Etwas schockiert war ich allerdings, als bei meiner Ankunft kurz nach zwei eine Schlange an der Rezeption stand. Das lag aber daran, dass jene der drei Hospitaleras, welche die Daten vom Ausweis in den Computer übertragen hat und damit das Nadelöhr war, auch noch jeden einzeln fragte, ob er schon in der Burg war, ob er wissen will, wo der Supermarkt ist usw. Und natürlich ist sie auf jede Frage und jedes Problem sehr detailliert eingegangen. Das hätten sicher auch die anderen beiden Damen fragen und erklären können, aber sowas ist hier Chefsache. Irgendwann war ich dann auch an der Reihe.
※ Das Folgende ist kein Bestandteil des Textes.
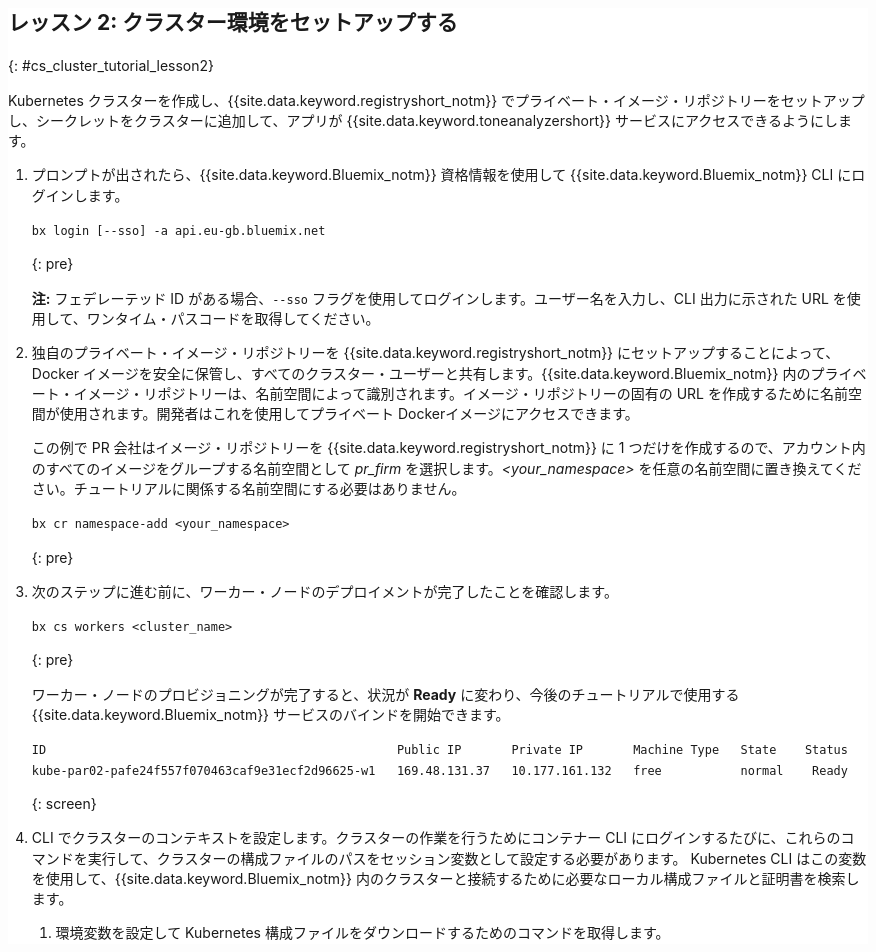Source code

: 
## レッスン 2: クラスター環境をセットアップする
{: #cs_cluster_tutorial_lesson2}

Kubernetes クラスターを作成し、{{site.data.keyword.registryshort_notm}} でプライベート・イメージ・リポジトリーをセットアップし、シークレットをクラスターに追加して、アプリが {{site.data.keyword.toneanalyzershort}} サービスにアクセスできるようにします。

1.  プロンプトが出されたら、{{site.data.keyword.Bluemix_notm}} 資格情報を使用して {{site.data.keyword.Bluemix_notm}} CLI にログインします。

    ```
    bx login [--sso] -a api.eu-gb.bluemix.net
    ```
    {: pre}

    **注:** フェデレーテッド ID がある場合、`--sso` フラグを使用してログインします。ユーザー名を入力し、CLI 出力に示された URL を使用して、ワンタイム・パスコードを取得してください。


2.  独自のプライベート・イメージ・リポジトリーを {{site.data.keyword.registryshort_notm}} にセットアップすることによって、Docker イメージを安全に保管し、すべてのクラスター・ユーザーと共有します。{{site.data.keyword.Bluemix_notm}} 内のプライベート・イメージ・リポジトリーは、名前空間によって識別されます。イメージ・リポジトリーの固有の URL を作成するために名前空間が使用されます。開発者はこれを使用してプライベート Dockerイメージにアクセスできます。

    この例で PR 会社はイメージ・リポジトリーを {{site.data.keyword.registryshort_notm}} に 1 つだけを作成するので、アカウント内のすべてのイメージをグループする名前空間として _pr_firm_ を選択します。_&lt;your_namespace&gt;_ を任意の名前空間に置き換えてください。チュートリアルに関係する名前空間にする必要はありません。


    ```
    bx cr namespace-add <your_namespace>
    ```
    {: pre}

3.  次のステップに進む前に、ワーカー・ノードのデプロイメントが完了したことを確認します。


    ```
    bx cs workers <cluster_name>
    ```
     {: pre}

    ワーカー・ノードのプロビジョニングが完了すると、状況が **Ready** に変わり、今後のチュートリアルで使用する {{site.data.keyword.Bluemix_notm}} サービスのバインドを開始できます。

    ```
    ID                                                 Public IP       Private IP       Machine Type   State    Status
    kube-par02-pafe24f557f070463caf9e31ecf2d96625-w1   169.48.131.37   10.177.161.132   free           normal    Ready
    ```
    {: screen}

4.  CLI でクラスターのコンテキストを設定します。クラスターの作業を行うためにコンテナー CLI にログインするたびに、これらのコマンドを実行して、クラスターの構成ファイルのパスをセッション変数として設定する必要があります。
Kubernetes CLI はこの変数を使用して、{{site.data.keyword.Bluemix_notm}} 内のクラスターと接続するために必要なローカル構成ファイルと証明書を検索します。


    1.  環境変数を設定して Kubernetes 構成ファイルをダウンロードするためのコマンドを取得します。
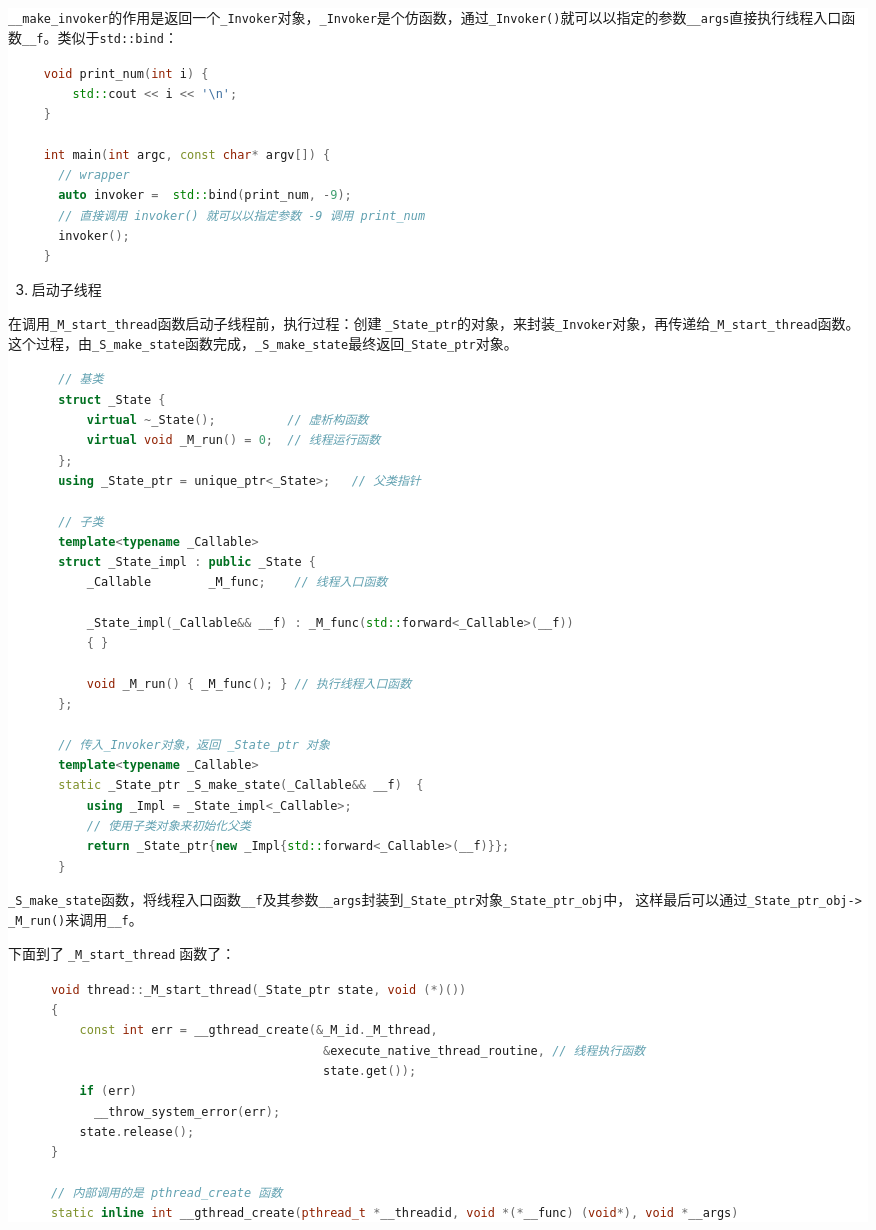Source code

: `__make_invoker`的作用是返回一个`_Invoker`对象，`_Invoker`是个仿函数，通过`_Invoker()`就可以以指定的参数`__args`直接执行线程入口函数`__f`。类似于`std::bind`：

```cpp
     void print_num(int i) {
         std::cout << i << '\n';
     }

     int main(int argc, const char* argv[]) {
       // wrapper
       auto invoker =  std::bind(print_num, -9);
       // 直接调用 invoker() 就可以以指定参数 -9 调用 print_num
       invoker();
     }
```

3. 启动子线程

在调用`_M_start_thread`函数启动子线程前，执行过程：创建 `_State_ptr`的对象，来封装`_Invoker`对象，再传递给`_M_start_thread`函数。这个过程，由`_S_make_state`函数完成，`_S_make_state`最终返回`_State_ptr`对象。

```cpp
       // 基类
       struct _State {
           virtual ~_State();          // 虚析构函数
           virtual void _M_run() = 0;  // 线程运行函数
       };
       using _State_ptr = unique_ptr<_State>;	// 父类指针
   
       // 子类
       template<typename _Callable>
       struct _State_impl : public _State {
           _Callable		_M_func;	// 线程入口函数
   		
           _State_impl(_Callable&& __f) : _M_func(std::forward<_Callable>(__f))
           { }
   
           void _M_run() { _M_func(); } // 执行线程入口函数
       };
   
       // 传入_Invoker对象，返回 _State_ptr 对象
       template<typename _Callable>
       static _State_ptr _S_make_state(_Callable&& __f)  {
           using _Impl = _State_impl<_Callable>;
           // 使用子类对象来初始化父类
           return _State_ptr{new _Impl{std::forward<_Callable>(__f)}};
       }
```

`_S_make_state`函数，将线程入口函数`__f`及其参数`__args`封装到`_State_ptr`对象`_State_ptr_obj`中， 这样最后可以通过`_State_ptr_obj->_M_run()`来调用`__f`。

下面到了 `_M_start_thread` 函数了：

```cpp
      void thread::_M_start_thread(_State_ptr state, void (*)())
      {
          const int err = __gthread_create(&_M_id._M_thread,
                                            &execute_native_thread_routine, // 线程执行函数
                                            state.get());
          if (err)
            __throw_system_error(err);
          state.release();
      }
    
      // 内部调用的是 pthread_create 函数
      static inline int __gthread_create(pthread_t *__threadid, void *(*__func) (void*), void *__args)
```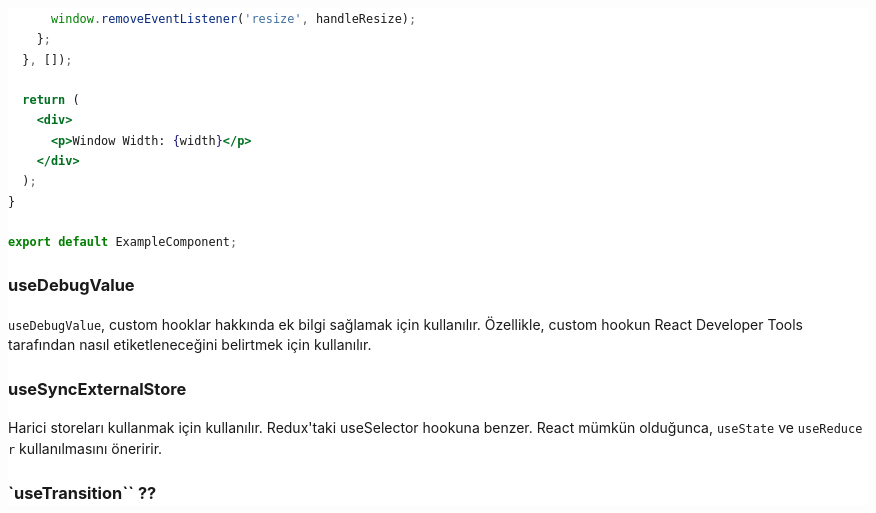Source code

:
 ```jsx
      window.removeEventListener('resize', handleResize);
    };
  }, []);

  return (
    <div>
      <p>Window Width: {width}</p>
    </div>
  );
}

export default ExampleComponent;

```

### useDebugValue

`useDebugValue`, custom hooklar hakkında ek bilgi sağlamak için kullanılır. Özellikle, custom hookun React Developer Tools tarafından nasıl etiketleneceğini belirtmek için kullanılır.

### useSyncExternalStore

Harici storeları kullanmak için kullanılır. Redux'taki useSelector hookuna benzer. React mümkün olduğunca, `useState` ve `useReducer` kullanılmasını öneririr. 

### `useTransition`` ??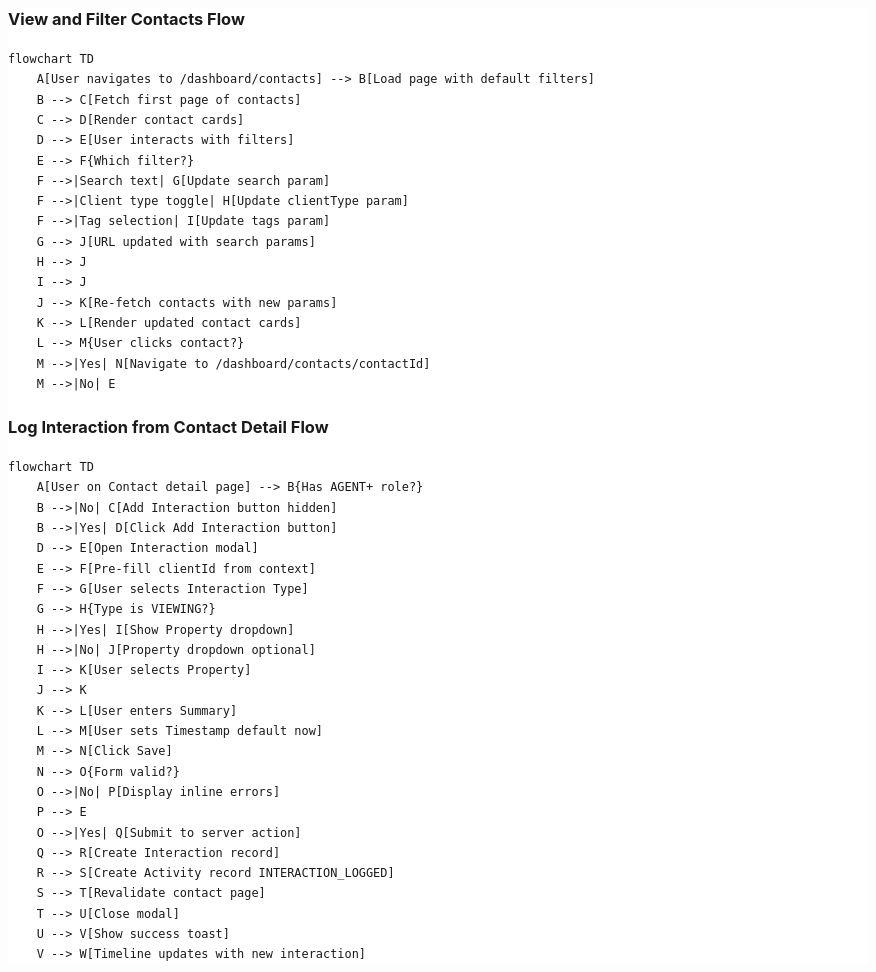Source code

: ### View and Filter Contacts Flow

```mermaid
flowchart TD
    A[User navigates to /dashboard/contacts] --> B[Load page with default filters]
    B --> C[Fetch first page of contacts]
    C --> D[Render contact cards]
    D --> E[User interacts with filters]
    E --> F{Which filter?}
    F -->|Search text| G[Update search param]
    F -->|Client type toggle| H[Update clientType param]
    F -->|Tag selection| I[Update tags param]
    G --> J[URL updated with search params]
    H --> J
    I --> J
    J --> K[Re-fetch contacts with new params]
    K --> L[Render updated contact cards]
    L --> M{User clicks contact?}
    M -->|Yes| N[Navigate to /dashboard/contacts/contactId]
    M -->|No| E
```

### Log Interaction from Contact Detail Flow

```mermaid
flowchart TD
    A[User on Contact detail page] --> B{Has AGENT+ role?}
    B -->|No| C[Add Interaction button hidden]
    B -->|Yes| D[Click Add Interaction button]
    D --> E[Open Interaction modal]
    E --> F[Pre-fill clientId from context]
    F --> G[User selects Interaction Type]
    G --> H{Type is VIEWING?}
    H -->|Yes| I[Show Property dropdown]
    H -->|No| J[Property dropdown optional]
    I --> K[User selects Property]
    J --> K
    K --> L[User enters Summary]
    L --> M[User sets Timestamp default now]
    M --> N[Click Save]
    N --> O{Form valid?}
    O -->|No| P[Display inline errors]
    P --> E
    O -->|Yes| Q[Submit to server action]
    Q --> R[Create Interaction record]
    R --> S[Create Activity record INTERACTION_LOGGED]
    S --> T[Revalidate contact page]
    T --> U[Close modal]
    U --> V[Show success toast]
    V --> W[Timeline updates with new interaction]
```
Auf die Bitte bezüglich eines „unteren“ Bettes gab es Getuschel mit der vierten, für die Bettenzuteilung zuständigen Hospitalera, und schon hatte ich ein solches in einem noch leeren 4-Bett-Zimmer. Erst in der Nacht um halb elf hat man mir da noch zwei Spanier einquartiert, für die wahrscheinlich das Zimmer reserviert war - obwohl angeblich in kommunalen und kirchlichen Herbergen keine Reservierungen möglich sind.
Besonders lobenswert ist, dass in dieser Herberge aus dem Getränkeautomaten, der ohne Angabe einer Marke „Cola“ und „Bier“ anbietet, für einen Euro eine Büchse richtig guten Bieres, ein 5-Sterne-Mahou, rauskommt, das man nur bei großen Supermarktketten günstiger bekommt. Man musste also gar nicht die Herberge verlassen, um einen schönen Abend zu haben.
Ich bin trotzdem abends nochmal raus und habe eine Runde durch die nicht sehr große Altstadt gedreht und im „Gadis“ eingekauft. Mal nicht Paella (Reis) mit Meeresfrüchten, sondern Fideuá (kleine Nudeln) mit Meeresgetier, das hier viel gehäufter enthalten war. Die kleinen Tintenfische taten mir zwar leid, aber da sie eh schon tot waren, habe ich sie skrupellos gegessen.
Eine schöne neue Bekanntschaft habe ich auch gemacht. Am Ortseingang von Ponferrada habe ich auf einer Bank vor dem kleinen Supermarkt einen in Leipzig lebenden Engländer kennen gelernt, der mit seinem sechsjährigen Sohn Trajan (wie der römische Kaiser) auf dem Jakobsweg unterwegs ist - von León nach Santiago, das ist mehr als ein Drittel des klassischen Weges. Sie haben 12 km am Tag geplant, aber auch schon 17 km geschafft. Bis zum Monatsende haben die noch Zeit und es sieht sehr danach aus, dass sie es bis dahin nach Santiago schaffen. Wie ich die Beiden beneide! Für Trajan, der mir gleich am nächsten Geländer seine Kletterkünste vorgeführt hat, ist das bestimmt (wie für den Vater) ein ewig in Erinnerung bleibendes Erlebnis.